SET TASK
In the football ranking article, which manager signed Franck Sauzee for Hibernian?

GIVEN TEXT
::::

Scottish Football's Greatest 100: 70-61

Written by The Away End.

The Away End are naming the top 100 players to have graced Scottish football. Today, we look at the players ranked 70 to 61.
Scottish club: Hibernian
Lewis Barnes: Franck Sauzee is a Hibernian legend and the greatest player a generation of fans saw at Easter Road. 
Arriving when the club was at a low ebb following relegation, the signing of the former European Cup winner was a real coup by manager Alex McLeish and the Frenchman ensured a swift return to the top flight and European qualification. 
An inspirational captain, Sauzee made the game look simple both in a central midfield and a sweeper role and brought the best out of sometimes limited team mates.  The Frenchman also possessed a lethal shot and scored many memorable goals. 
His love for the club was more than reciprocated by the supporters and chants of “There’s only one Sauzee” reverberate around Leith to this day.  His spell at Hibs may have ended under something of a cloud after only 69 days as manager but his place in Hibernian folklore is secure aided by an unbeaten record in Edinburgh derbies including starring in the famous 6-2 game. 
Sauzee loved the fixture, even if clinching one of them with a stunning header cost him two teeth and left him unconscious.  There really is only one Sauzee.

::::

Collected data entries
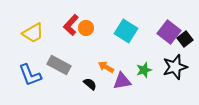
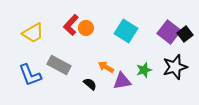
black square: moved 5 px up
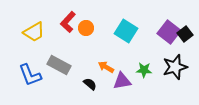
red L-shape: moved 3 px left, 3 px up
yellow trapezoid: moved 1 px right, 1 px up
green star: rotated 21 degrees clockwise
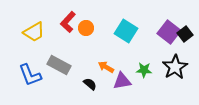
black star: rotated 15 degrees counterclockwise
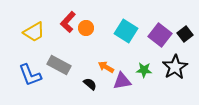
purple square: moved 9 px left, 3 px down
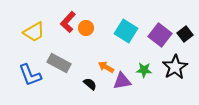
gray rectangle: moved 2 px up
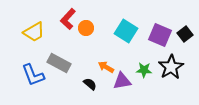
red L-shape: moved 3 px up
purple square: rotated 15 degrees counterclockwise
black star: moved 4 px left
blue L-shape: moved 3 px right
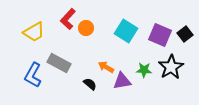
blue L-shape: rotated 50 degrees clockwise
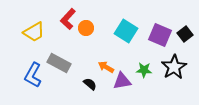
black star: moved 3 px right
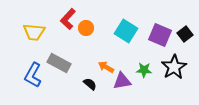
yellow trapezoid: rotated 35 degrees clockwise
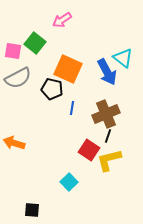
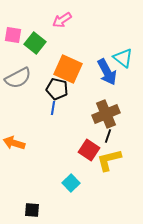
pink square: moved 16 px up
black pentagon: moved 5 px right
blue line: moved 19 px left
cyan square: moved 2 px right, 1 px down
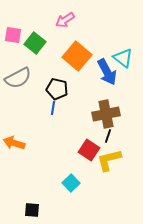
pink arrow: moved 3 px right
orange square: moved 9 px right, 13 px up; rotated 16 degrees clockwise
brown cross: rotated 12 degrees clockwise
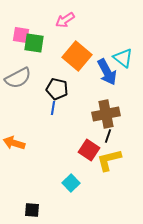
pink square: moved 8 px right
green square: moved 1 px left; rotated 30 degrees counterclockwise
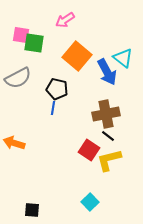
black line: rotated 72 degrees counterclockwise
cyan square: moved 19 px right, 19 px down
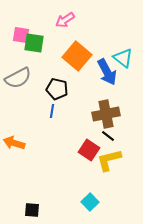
blue line: moved 1 px left, 3 px down
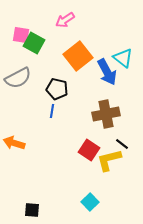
green square: rotated 20 degrees clockwise
orange square: moved 1 px right; rotated 12 degrees clockwise
black line: moved 14 px right, 8 px down
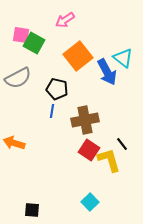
brown cross: moved 21 px left, 6 px down
black line: rotated 16 degrees clockwise
yellow L-shape: rotated 88 degrees clockwise
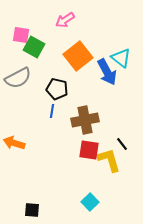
green square: moved 4 px down
cyan triangle: moved 2 px left
red square: rotated 25 degrees counterclockwise
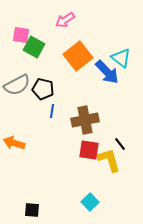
blue arrow: rotated 16 degrees counterclockwise
gray semicircle: moved 1 px left, 7 px down
black pentagon: moved 14 px left
black line: moved 2 px left
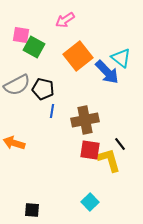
red square: moved 1 px right
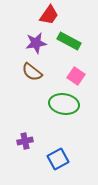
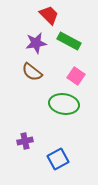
red trapezoid: rotated 80 degrees counterclockwise
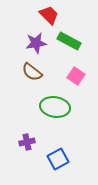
green ellipse: moved 9 px left, 3 px down
purple cross: moved 2 px right, 1 px down
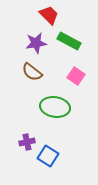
blue square: moved 10 px left, 3 px up; rotated 30 degrees counterclockwise
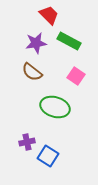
green ellipse: rotated 8 degrees clockwise
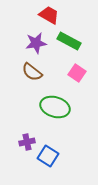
red trapezoid: rotated 15 degrees counterclockwise
pink square: moved 1 px right, 3 px up
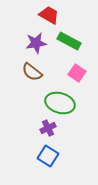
green ellipse: moved 5 px right, 4 px up
purple cross: moved 21 px right, 14 px up; rotated 14 degrees counterclockwise
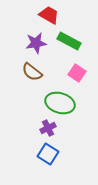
blue square: moved 2 px up
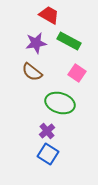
purple cross: moved 1 px left, 3 px down; rotated 14 degrees counterclockwise
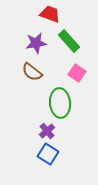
red trapezoid: moved 1 px right, 1 px up; rotated 10 degrees counterclockwise
green rectangle: rotated 20 degrees clockwise
green ellipse: rotated 68 degrees clockwise
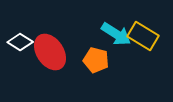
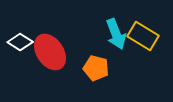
cyan arrow: rotated 36 degrees clockwise
orange pentagon: moved 8 px down
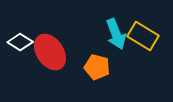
orange pentagon: moved 1 px right, 1 px up
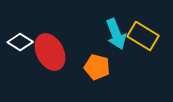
red ellipse: rotated 6 degrees clockwise
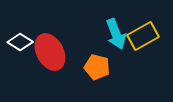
yellow rectangle: rotated 60 degrees counterclockwise
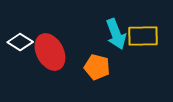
yellow rectangle: rotated 28 degrees clockwise
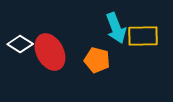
cyan arrow: moved 6 px up
white diamond: moved 2 px down
orange pentagon: moved 7 px up
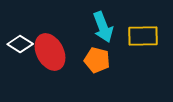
cyan arrow: moved 13 px left, 1 px up
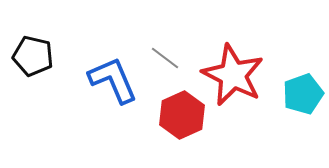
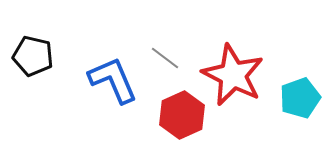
cyan pentagon: moved 3 px left, 4 px down
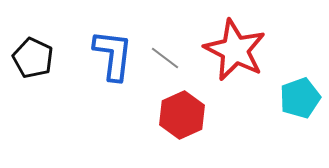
black pentagon: moved 2 px down; rotated 12 degrees clockwise
red star: moved 2 px right, 25 px up
blue L-shape: moved 25 px up; rotated 30 degrees clockwise
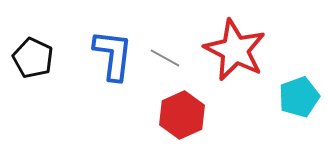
gray line: rotated 8 degrees counterclockwise
cyan pentagon: moved 1 px left, 1 px up
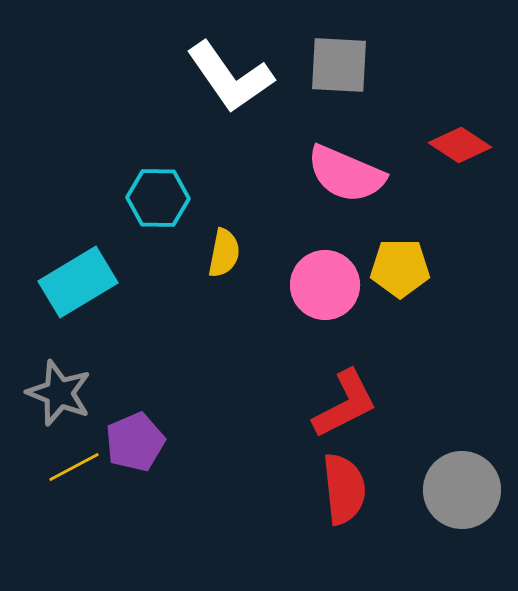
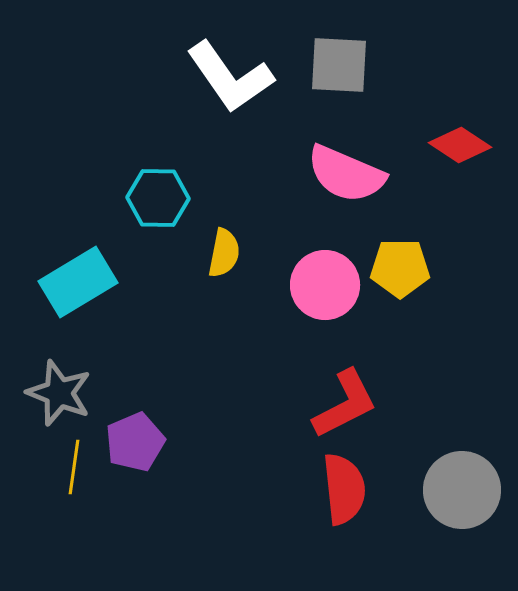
yellow line: rotated 54 degrees counterclockwise
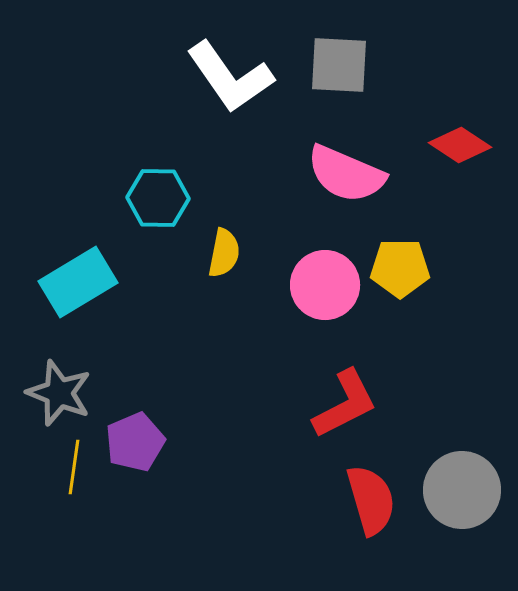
red semicircle: moved 27 px right, 11 px down; rotated 10 degrees counterclockwise
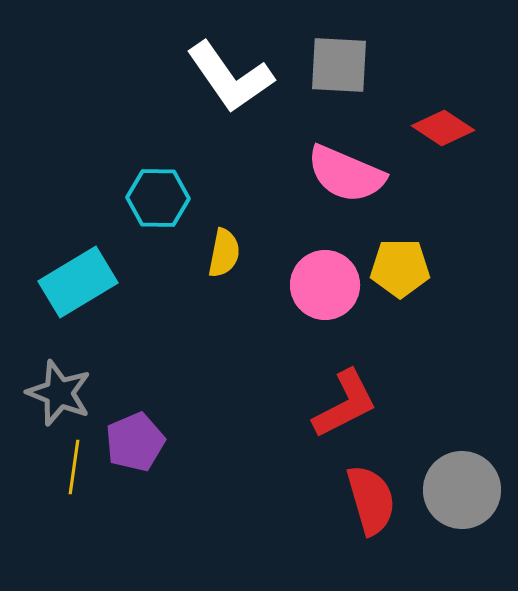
red diamond: moved 17 px left, 17 px up
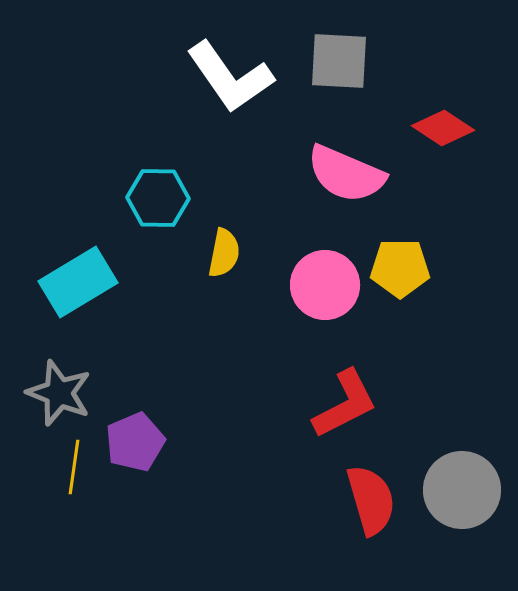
gray square: moved 4 px up
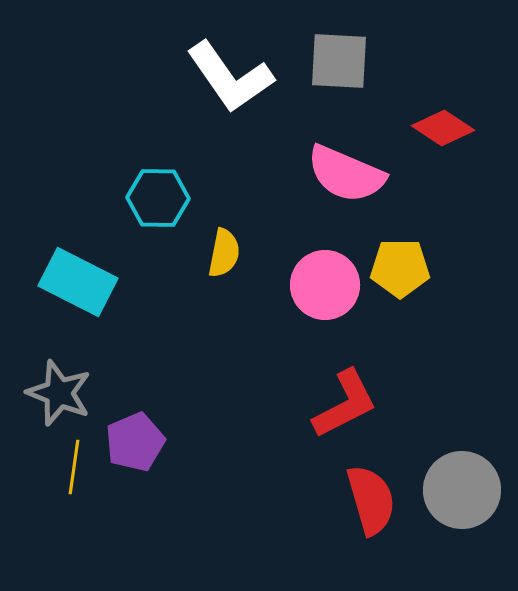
cyan rectangle: rotated 58 degrees clockwise
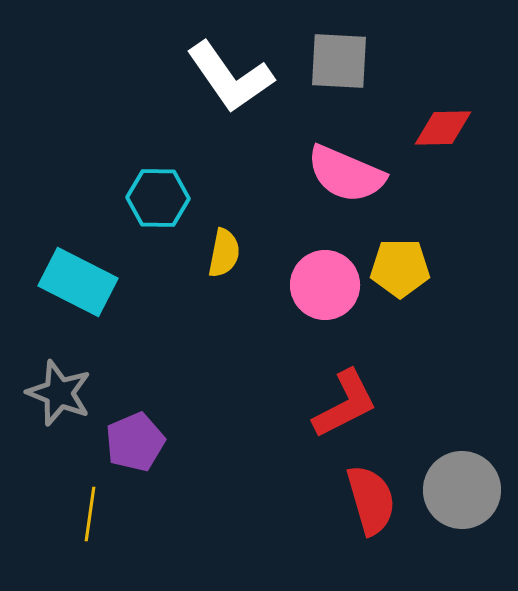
red diamond: rotated 34 degrees counterclockwise
yellow line: moved 16 px right, 47 px down
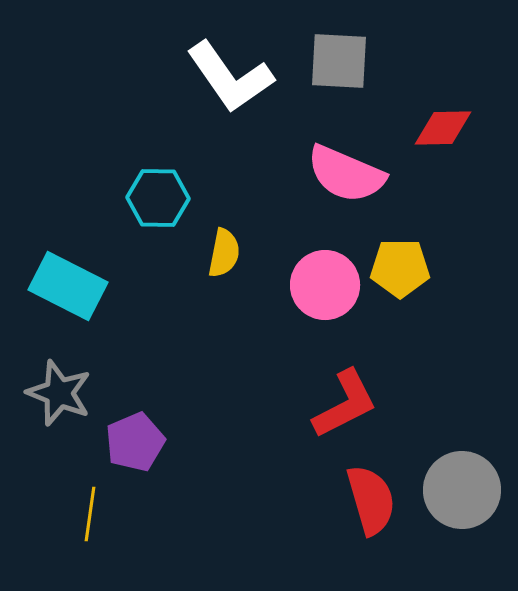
cyan rectangle: moved 10 px left, 4 px down
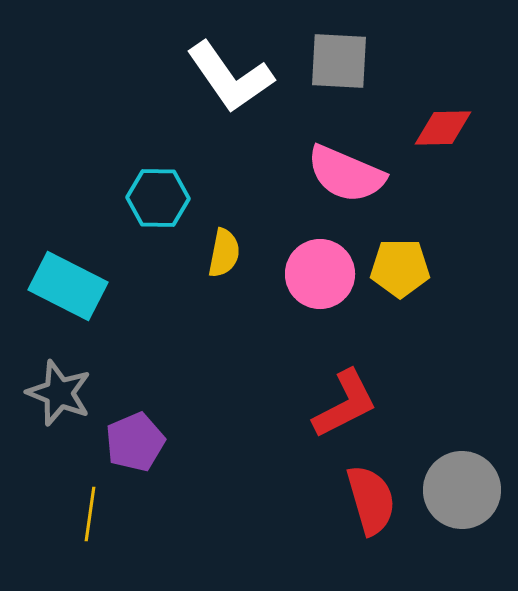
pink circle: moved 5 px left, 11 px up
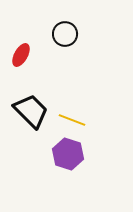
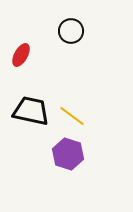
black circle: moved 6 px right, 3 px up
black trapezoid: rotated 33 degrees counterclockwise
yellow line: moved 4 px up; rotated 16 degrees clockwise
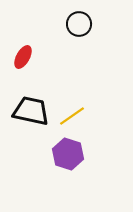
black circle: moved 8 px right, 7 px up
red ellipse: moved 2 px right, 2 px down
yellow line: rotated 72 degrees counterclockwise
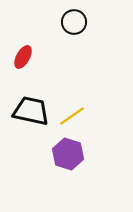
black circle: moved 5 px left, 2 px up
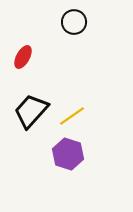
black trapezoid: rotated 60 degrees counterclockwise
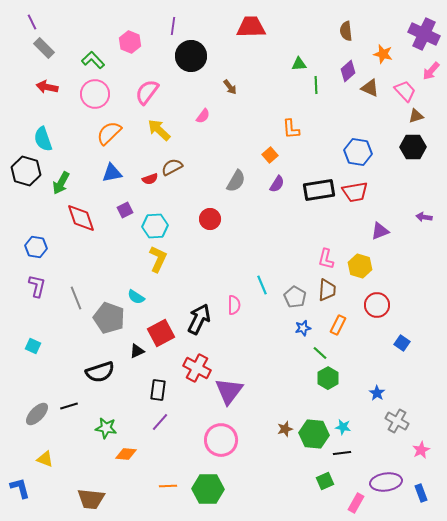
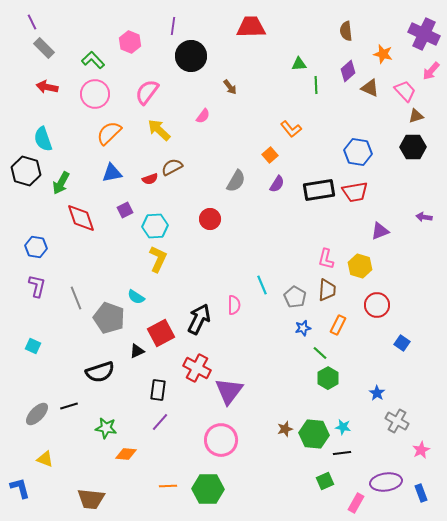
orange L-shape at (291, 129): rotated 35 degrees counterclockwise
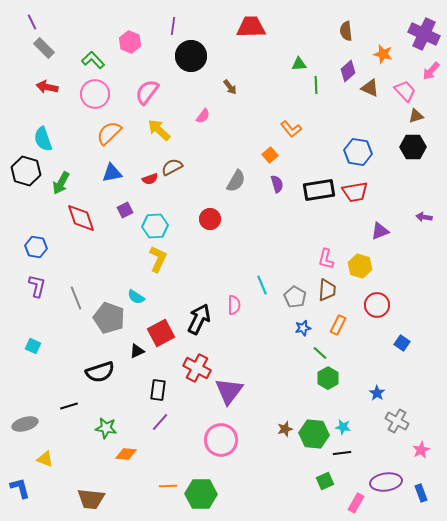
purple semicircle at (277, 184): rotated 48 degrees counterclockwise
gray ellipse at (37, 414): moved 12 px left, 10 px down; rotated 30 degrees clockwise
green hexagon at (208, 489): moved 7 px left, 5 px down
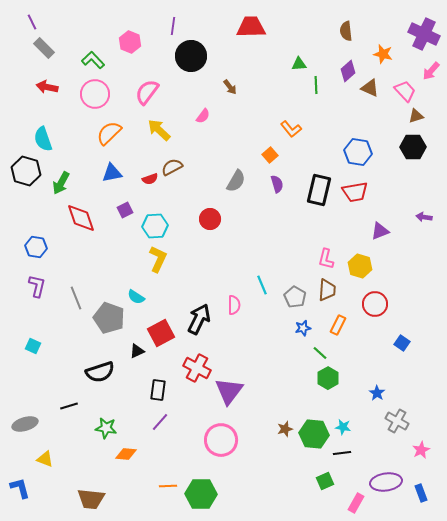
black rectangle at (319, 190): rotated 68 degrees counterclockwise
red circle at (377, 305): moved 2 px left, 1 px up
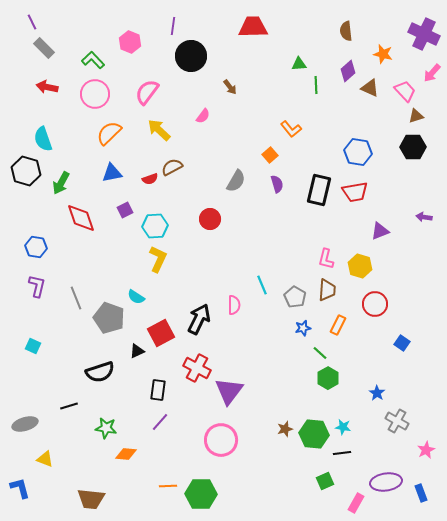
red trapezoid at (251, 27): moved 2 px right
pink arrow at (431, 71): moved 1 px right, 2 px down
pink star at (421, 450): moved 5 px right
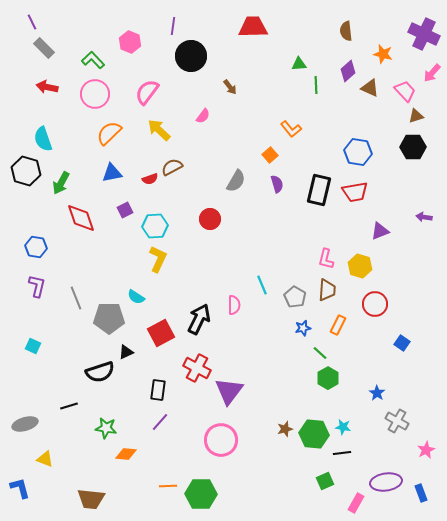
gray pentagon at (109, 318): rotated 20 degrees counterclockwise
black triangle at (137, 351): moved 11 px left, 1 px down
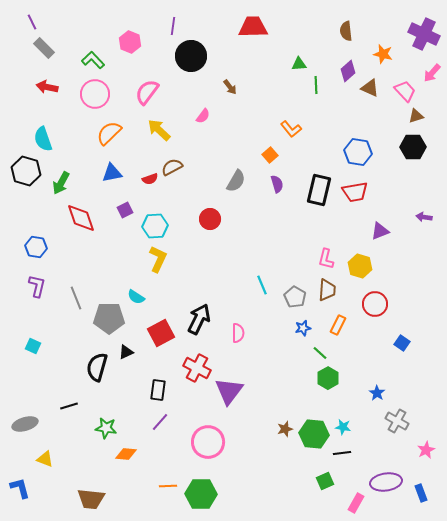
pink semicircle at (234, 305): moved 4 px right, 28 px down
black semicircle at (100, 372): moved 3 px left, 5 px up; rotated 124 degrees clockwise
pink circle at (221, 440): moved 13 px left, 2 px down
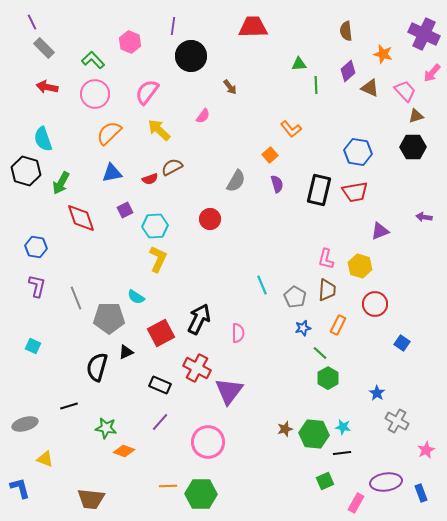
black rectangle at (158, 390): moved 2 px right, 5 px up; rotated 75 degrees counterclockwise
orange diamond at (126, 454): moved 2 px left, 3 px up; rotated 15 degrees clockwise
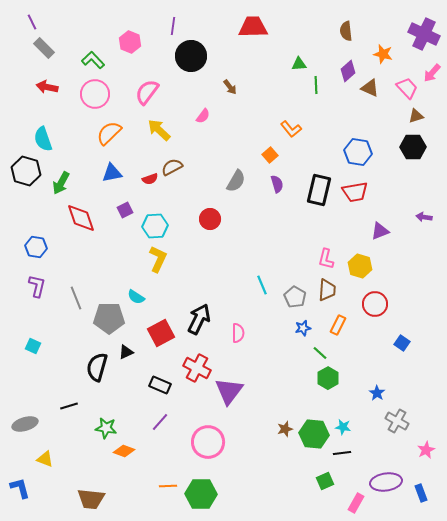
pink trapezoid at (405, 91): moved 2 px right, 3 px up
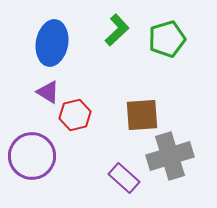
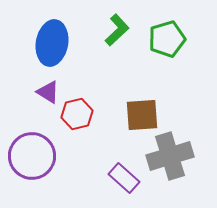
red hexagon: moved 2 px right, 1 px up
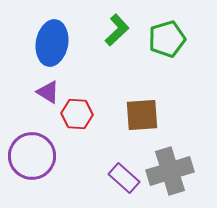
red hexagon: rotated 16 degrees clockwise
gray cross: moved 15 px down
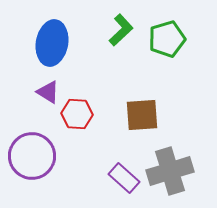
green L-shape: moved 4 px right
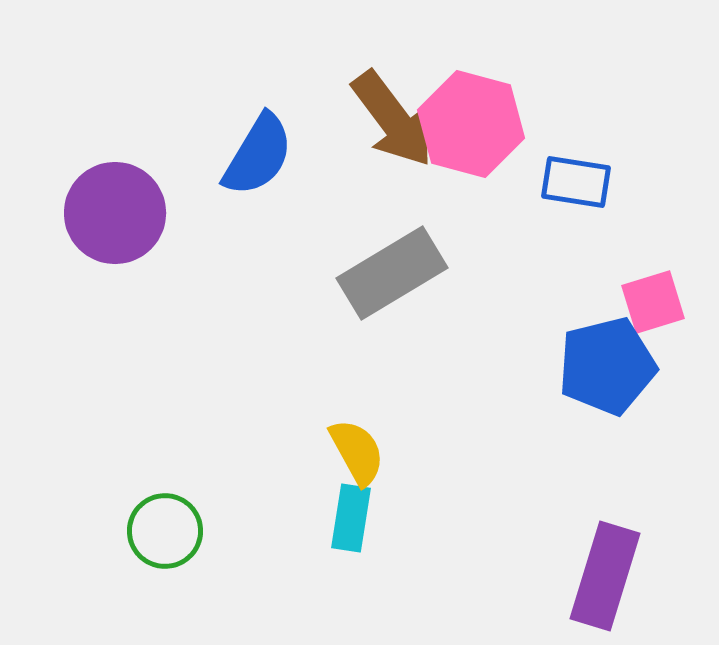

::::

WORKED SOLUTION
Alex McLeish